Vote de l’amendement de l’article 36 des statuts de la Banque centrale par le CNT : un économiste alerte sur les graves conséquences de cette opération
Sur proposition du pool économique et financier, notamment le ministère de l’économie et des finances, le Conseil National de la Transition (CNT) a adopté le 24 avril dernier, un amendement de l’article 36 des statuts de Banque centrale de la République de Guinée (BCRG) relatif aux avances de crédits en faveur de l’État par le biais du trésor public.

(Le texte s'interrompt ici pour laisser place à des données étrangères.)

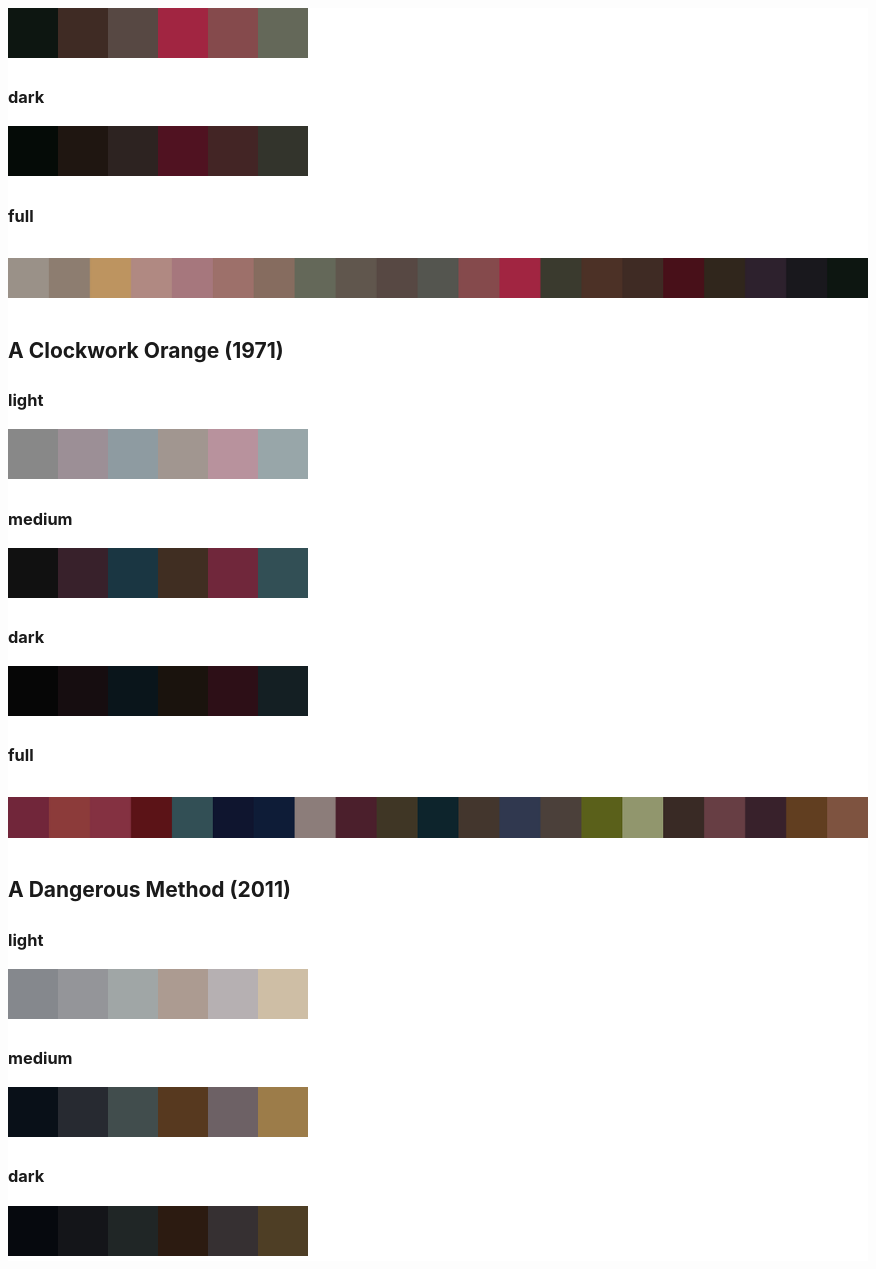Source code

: ![A Christmas Story (1983)](previewsMoviesinColor_AChristmasStory(1983)_medium.png)
### dark
![A Christmas Story (1983)](previewsMoviesinColor_AChristmasStory(1983)_dark.png)
### full
![A Christmas Story (1983)](previewsMoviesinColor_AChristmasStory(1983)_full.png)
---
## A Clockwork Orange (1971)
### light
![A Clockwork Orange (1971)](previewsMoviesinColor_AClockworkOrange(1971)_light.png)
### medium
![A Clockwork Orange (1971)](previewsMoviesinColor_AClockworkOrange(1971)_medium.png)
### dark
![A Clockwork Orange (1971)](previewsMoviesinColor_AClockworkOrange(1971)_dark.png)
### full
![A Clockwork Orange (1971)](previewsMoviesinColor_AClockworkOrange(1971)_full.png)
---
## A Dangerous Method (2011)
### light
![A Dangerous Method (2011)](previewsMoviesinColor_ADangerousMethod(2011)_light.png)
### medium
![A Dangerous Method (2011)](previewsMoviesinColor_ADangerousMethod(2011)_medium.png)
### dark
![A Dangerous Method (2011)](previewsMoviesinColor_ADangerousMethod(2011)_dark.png)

Avant l’amendement, l’article 36 des statuts de la BCRG stipulait que : « Le montant total des concours que la Banque Centrale peut accorder à l’État et, le cas échéant, aux organismes et entités publics, ne peut excéder 5% de la moyenne annuelle des recettes publiques ordinaires des trois derniers exercices financiers précédant l’année en cours et pour lesquels les comptes sont disponibles. Lesdits concours sont remboursables dans un délai qui ne peut dépasser 92 jours calendaires et sont assortis du taux d’intérêt du marché en vigueur en République de Guinée ».

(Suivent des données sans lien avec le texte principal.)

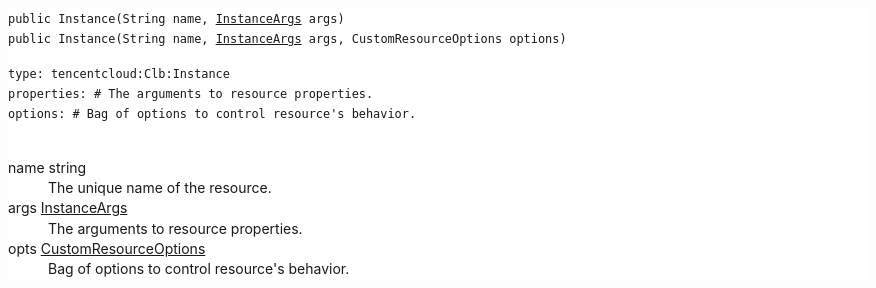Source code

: <div>
<pulumi-choosable type="language" values="java">
<div class="highlight"><pre class="chroma">
<code class="language-java" data-lang="java"><span class="k">public </span><span class="nx">Instance</span><span class="p">(</span><span class="nx">String</span><span class="p"> </span><span class="nx">name<span class="p">,</span> <span class="nx"><a href="#inputs">InstanceArgs</a></span><span class="p"> </span><span class="nx">args<span class="p">)</span>
<span class="k">public </span><span class="nx">Instance</span><span class="p">(</span><span class="nx">String</span><span class="p"> </span><span class="nx">name<span class="p">,</span> <span class="nx"><a href="#inputs">InstanceArgs</a></span><span class="p"> </span><span class="nx">args<span class="p">,</span> <span class="nx">CustomResourceOptions</span><span class="p"> </span><span class="nx">options<span class="p">)</span>
</code></pre></div>
</pulumi-choosable>
</div>

<div>
<pulumi-choosable type="language" values="yaml">
<div class="highlight"><pre class="chroma"><code class="language-yaml" data-lang="yaml">type: <span class="nx">tencentcloud:Clb:Instance</span><span class="p"></span>
<span class="p">properties</span><span class="p">: </span><span class="c">#&nbsp;The arguments to resource properties.</span>
<span class="p"></span><span class="p">options</span><span class="p">: </span><span class="c">#&nbsp;Bag of options to control resource&#39;s behavior.</span>
<span class="p"></span>
</code></pre></div>
</pulumi-choosable>
</div>

<div>
<pulumi-choosable type="language" values="javascript,typescript">

<dl class="resources-properties"><dt
        class="property-required" title="Required">
        <span>name</span>
        <span class="property-indicator"></span>
        <span class="property-type">string</span>
    </dt>
    <dd>The unique name of the resource.</dd><dt
        class="property-required" title="Required">
        <span>args</span>
        <span class="property-indicator"></span>
        <span class="property-type"><a href="#inputs">InstanceArgs</a></span>
    </dt>
    <dd>The arguments to resource properties.</dd><dt
        class="property-optional" title="Optional">
        <span>opts</span>
        <span class="property-indicator"></span>
        <span class="property-type"><a href="/docs/reference/pkg/nodejs/pulumi/pulumi/#CustomResourceOptions">CustomResourceOptions</a></span>
    </dt>
    <dd>Bag of options to control resource&#39;s behavior.</dd></dl>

Désormais, au lieu des 5% initialement prévus, le CNT a autorisé la Banque centrale à accorder à l’État jusqu’à 10%. Également, le délai de remboursement est passé de 90 jours à 180 jours. Ce qui ne laisse pas indifférent les économistes qui dénoncent une « situation gravissime ».
Selon l’économiste Abdoulaye Guirassy, les avances de la Banque centrale en faveur du trésor (l’État) sont tout à fait normales. Dans les périodes de vache maigre où l’impôt n’est pas trop au rendez-vous, dit l’économiste, il est loisible pour le trésor public d’aller s’endetter auprès de sa Banque qui n’est autre que la Banque centrale.
« Sauf que chaque franc que la Banque centrale consent en terme d’avance au trésor public, ce n’est pas l’argent qu’elle prend de ses clients, elle fait ce qu’on appelle la création monétaire. Elle crée de la monnaie qui n’existait pas avant, autrement la planche à billets. C’est ça l’enjeu. Chaque franc que la Banque centrale consent au trésor public, ça s’appelle de la planche à billets. C’est de la création monétaire pure et simple », a-t-il déclaré.
Ce qui est encore déplorable, dit Abdoulaye Guirassy, « de cet article 36, il a été ajouté astucieusement et subtilement une dérogation qui le vide de son sens en ces termes : « Toutefois, aux termes de la présente Loi, une dérogation peut être accordée par la Banque Centrale à l’État, dans les circonstances extraordinaires telles que des crises économiques majeures ou des catastrophes naturelles, sur autorisation du Conseil d’Administration, sans excéder le taux de convergence de la CEDEAO et remboursable dans un délai ne dépassant pas 180 jours calendaires. Dans ce cas, le Conseil d’Administration fixe et approuve les modalités de financement (le seuil, la durée et le taux d’intérêt applicables) ».
Ce qui donne désormais le pouvoir au Conseil d’administration dont les membres sont nommés par décret et parfois qui ne relèvent même pas de la Banque centrale de décider des choix stratégiques en lieu et place du Comité politique monétaire qui est l’organe technique en la matière.
Pour toutes ces raisons, l’économiste indique que « l’amendement voté par le CNT est un amendement aux allures scandaleuses ». A l’en croire, « si le déplafonnement est consommé, on va assister à la création monétaire sans contrepartie en biens et services. Et la conséquence, c’est l’inflation. Si le trésor public s’appuie trop sur les avances de la BCRG, il va devenir trop dépendant sur les financements et cela peut compromettre dangereusement l’indépendance de la Banque centrale et sa capacité à mener une politique monétaire efficace. Ça pourrait entraîner un déséquilibre budgétaire quand le non respect du plafonnement pourrait révéler des problèmes structurels dans la gestion des finances publiques. Et ça peut également amener ce qu’on appelle les tensions politiques et monétaires. Et enfin, ça pourrait engendrer ce qu’on appelle la dégradation de la confiance. Et cela peut affecter les taux d’intérêts si on veut lever des fonds dans les marchés financiers, ça peut également décourager l’investissement dans notre pays », a alerté Abdoulaye Guirassy sur Espace FM.